The compact electricity/light signal converter presented now meets the requirements of the next generation of computers that combine electronic components with nanophotonic waveguides. The signal converter bundles the light about as strongly as a laser and responds to variable signals with high speed. Already now, the optoelectronic components developed by the researchers can be used to produce light signals in the gigahertz frequency range from electric signals.

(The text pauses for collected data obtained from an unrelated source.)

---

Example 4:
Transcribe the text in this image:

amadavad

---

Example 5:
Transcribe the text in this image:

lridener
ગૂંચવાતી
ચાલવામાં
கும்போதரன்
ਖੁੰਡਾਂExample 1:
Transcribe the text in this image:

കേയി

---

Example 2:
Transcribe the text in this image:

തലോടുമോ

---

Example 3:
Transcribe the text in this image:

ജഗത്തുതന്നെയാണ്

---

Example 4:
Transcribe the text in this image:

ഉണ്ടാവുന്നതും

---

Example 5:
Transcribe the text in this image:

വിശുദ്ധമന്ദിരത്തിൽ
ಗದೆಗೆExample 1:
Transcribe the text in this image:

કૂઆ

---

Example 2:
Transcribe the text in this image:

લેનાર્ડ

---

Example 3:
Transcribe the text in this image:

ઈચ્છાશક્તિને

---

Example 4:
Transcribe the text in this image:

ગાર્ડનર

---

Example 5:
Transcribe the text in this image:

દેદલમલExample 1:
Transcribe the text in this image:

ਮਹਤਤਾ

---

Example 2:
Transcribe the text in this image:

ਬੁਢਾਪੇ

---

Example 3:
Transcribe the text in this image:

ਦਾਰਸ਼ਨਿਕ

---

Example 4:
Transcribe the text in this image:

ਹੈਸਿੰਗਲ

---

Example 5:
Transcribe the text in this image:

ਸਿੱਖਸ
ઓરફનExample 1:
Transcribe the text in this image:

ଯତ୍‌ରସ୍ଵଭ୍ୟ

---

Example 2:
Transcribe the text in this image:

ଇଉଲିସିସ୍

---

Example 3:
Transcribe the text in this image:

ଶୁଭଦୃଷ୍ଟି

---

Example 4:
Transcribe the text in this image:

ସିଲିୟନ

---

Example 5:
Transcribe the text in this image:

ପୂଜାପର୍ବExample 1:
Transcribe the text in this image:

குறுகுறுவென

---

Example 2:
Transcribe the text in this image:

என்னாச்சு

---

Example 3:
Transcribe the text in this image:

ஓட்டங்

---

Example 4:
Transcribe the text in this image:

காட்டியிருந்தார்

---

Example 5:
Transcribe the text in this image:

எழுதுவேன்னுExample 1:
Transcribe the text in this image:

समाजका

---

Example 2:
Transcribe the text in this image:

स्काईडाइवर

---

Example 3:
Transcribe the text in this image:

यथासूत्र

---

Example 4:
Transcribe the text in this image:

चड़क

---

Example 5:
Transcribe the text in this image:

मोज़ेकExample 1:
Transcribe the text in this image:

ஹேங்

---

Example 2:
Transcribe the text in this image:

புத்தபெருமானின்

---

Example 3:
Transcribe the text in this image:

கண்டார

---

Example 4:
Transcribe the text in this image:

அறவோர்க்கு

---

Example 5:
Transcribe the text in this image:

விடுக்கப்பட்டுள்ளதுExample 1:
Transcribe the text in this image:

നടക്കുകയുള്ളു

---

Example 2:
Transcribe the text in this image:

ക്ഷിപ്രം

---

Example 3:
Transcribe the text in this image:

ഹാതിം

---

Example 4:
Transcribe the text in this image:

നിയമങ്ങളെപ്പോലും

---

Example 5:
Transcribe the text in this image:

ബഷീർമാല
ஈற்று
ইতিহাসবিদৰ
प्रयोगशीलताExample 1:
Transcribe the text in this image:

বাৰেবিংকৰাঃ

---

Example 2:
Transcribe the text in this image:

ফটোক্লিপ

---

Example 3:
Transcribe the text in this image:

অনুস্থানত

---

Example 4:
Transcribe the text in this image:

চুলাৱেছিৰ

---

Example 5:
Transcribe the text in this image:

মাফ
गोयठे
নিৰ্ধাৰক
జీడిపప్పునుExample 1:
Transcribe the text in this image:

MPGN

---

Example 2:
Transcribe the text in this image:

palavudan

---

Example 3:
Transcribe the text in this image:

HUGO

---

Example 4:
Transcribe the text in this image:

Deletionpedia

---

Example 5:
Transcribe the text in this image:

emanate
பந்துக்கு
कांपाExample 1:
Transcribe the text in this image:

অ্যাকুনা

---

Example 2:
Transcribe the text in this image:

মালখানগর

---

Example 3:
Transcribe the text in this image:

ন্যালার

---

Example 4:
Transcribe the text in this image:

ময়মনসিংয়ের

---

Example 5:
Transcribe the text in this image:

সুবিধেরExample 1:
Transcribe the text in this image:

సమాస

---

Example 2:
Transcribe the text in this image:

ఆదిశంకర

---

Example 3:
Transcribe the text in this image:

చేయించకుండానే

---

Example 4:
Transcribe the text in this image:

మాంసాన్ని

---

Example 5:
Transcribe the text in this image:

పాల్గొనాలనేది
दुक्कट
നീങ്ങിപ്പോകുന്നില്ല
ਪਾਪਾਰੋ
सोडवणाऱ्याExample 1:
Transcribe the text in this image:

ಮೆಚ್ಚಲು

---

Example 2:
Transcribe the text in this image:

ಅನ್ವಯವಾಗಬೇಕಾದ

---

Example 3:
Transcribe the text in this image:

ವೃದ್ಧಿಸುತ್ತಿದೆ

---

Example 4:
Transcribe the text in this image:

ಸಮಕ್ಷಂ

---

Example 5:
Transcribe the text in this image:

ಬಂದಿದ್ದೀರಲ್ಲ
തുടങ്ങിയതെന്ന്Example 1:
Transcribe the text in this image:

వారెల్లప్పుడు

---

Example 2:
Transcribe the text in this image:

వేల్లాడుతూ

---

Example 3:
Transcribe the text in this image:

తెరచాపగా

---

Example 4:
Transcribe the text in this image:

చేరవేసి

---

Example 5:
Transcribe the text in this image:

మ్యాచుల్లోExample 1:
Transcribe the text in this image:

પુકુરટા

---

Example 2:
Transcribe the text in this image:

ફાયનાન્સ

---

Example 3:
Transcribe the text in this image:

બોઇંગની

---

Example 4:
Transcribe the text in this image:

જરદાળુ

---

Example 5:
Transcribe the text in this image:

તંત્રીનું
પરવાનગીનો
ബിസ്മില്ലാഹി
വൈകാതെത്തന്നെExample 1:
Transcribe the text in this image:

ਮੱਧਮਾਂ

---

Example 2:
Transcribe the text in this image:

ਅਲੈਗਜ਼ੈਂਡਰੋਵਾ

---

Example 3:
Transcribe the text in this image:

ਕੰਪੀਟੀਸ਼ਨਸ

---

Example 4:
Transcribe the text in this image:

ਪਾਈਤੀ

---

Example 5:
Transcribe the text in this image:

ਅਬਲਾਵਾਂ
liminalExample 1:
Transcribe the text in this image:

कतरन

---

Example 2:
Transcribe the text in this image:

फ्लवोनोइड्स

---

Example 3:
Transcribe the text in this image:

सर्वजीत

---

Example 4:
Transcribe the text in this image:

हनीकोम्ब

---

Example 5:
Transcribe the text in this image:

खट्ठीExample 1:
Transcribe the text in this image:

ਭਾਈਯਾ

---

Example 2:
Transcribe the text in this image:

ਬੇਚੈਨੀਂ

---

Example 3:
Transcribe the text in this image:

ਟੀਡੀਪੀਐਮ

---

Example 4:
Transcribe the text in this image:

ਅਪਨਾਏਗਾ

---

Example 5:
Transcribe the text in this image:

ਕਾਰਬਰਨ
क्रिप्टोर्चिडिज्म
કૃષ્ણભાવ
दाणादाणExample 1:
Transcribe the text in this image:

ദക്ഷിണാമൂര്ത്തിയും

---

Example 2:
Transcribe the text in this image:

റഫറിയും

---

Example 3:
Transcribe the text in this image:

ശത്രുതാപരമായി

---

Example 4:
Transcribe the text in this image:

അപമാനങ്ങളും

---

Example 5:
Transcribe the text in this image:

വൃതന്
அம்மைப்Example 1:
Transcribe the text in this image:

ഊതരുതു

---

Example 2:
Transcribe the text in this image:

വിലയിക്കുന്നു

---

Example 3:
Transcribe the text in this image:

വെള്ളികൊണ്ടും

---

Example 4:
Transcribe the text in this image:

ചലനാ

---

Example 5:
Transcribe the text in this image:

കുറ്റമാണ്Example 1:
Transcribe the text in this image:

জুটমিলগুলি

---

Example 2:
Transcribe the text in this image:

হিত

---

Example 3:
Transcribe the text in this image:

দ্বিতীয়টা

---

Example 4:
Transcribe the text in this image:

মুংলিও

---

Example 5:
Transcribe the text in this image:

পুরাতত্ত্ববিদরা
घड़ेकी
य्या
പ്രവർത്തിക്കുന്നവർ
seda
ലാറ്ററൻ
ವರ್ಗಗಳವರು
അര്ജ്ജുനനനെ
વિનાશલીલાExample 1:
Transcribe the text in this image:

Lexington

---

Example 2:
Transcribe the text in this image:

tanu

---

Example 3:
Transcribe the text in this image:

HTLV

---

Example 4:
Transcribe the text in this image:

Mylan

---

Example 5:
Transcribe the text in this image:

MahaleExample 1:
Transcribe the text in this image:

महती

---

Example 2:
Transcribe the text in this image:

Among the leading researchers involved in the project were Ralph Krupke, who conducts research at the KIT Institute of Nanotechnology and at the Institute of Materials Science of TU Darmstadt, Wolfram H.P. Pernice, who moved from the KIT to the University of Münster one year ago, and Manfred M. Kappes, Institute of Physical Chemistry and Institute of Nanotechnology of KIT. The project was funded by the Science and Technology of Nanosystems (STN) programme of the Helmholtz Association. It is aimed at studying nanosystems of unique functionality and the potential of materials of a few nanometers in structural size. The Volkswagen Foundation financed a Ph.D. student position for the research project. In addition, the project was supported by the Karlsruhe Nano Micro Facility (KNMF) platform.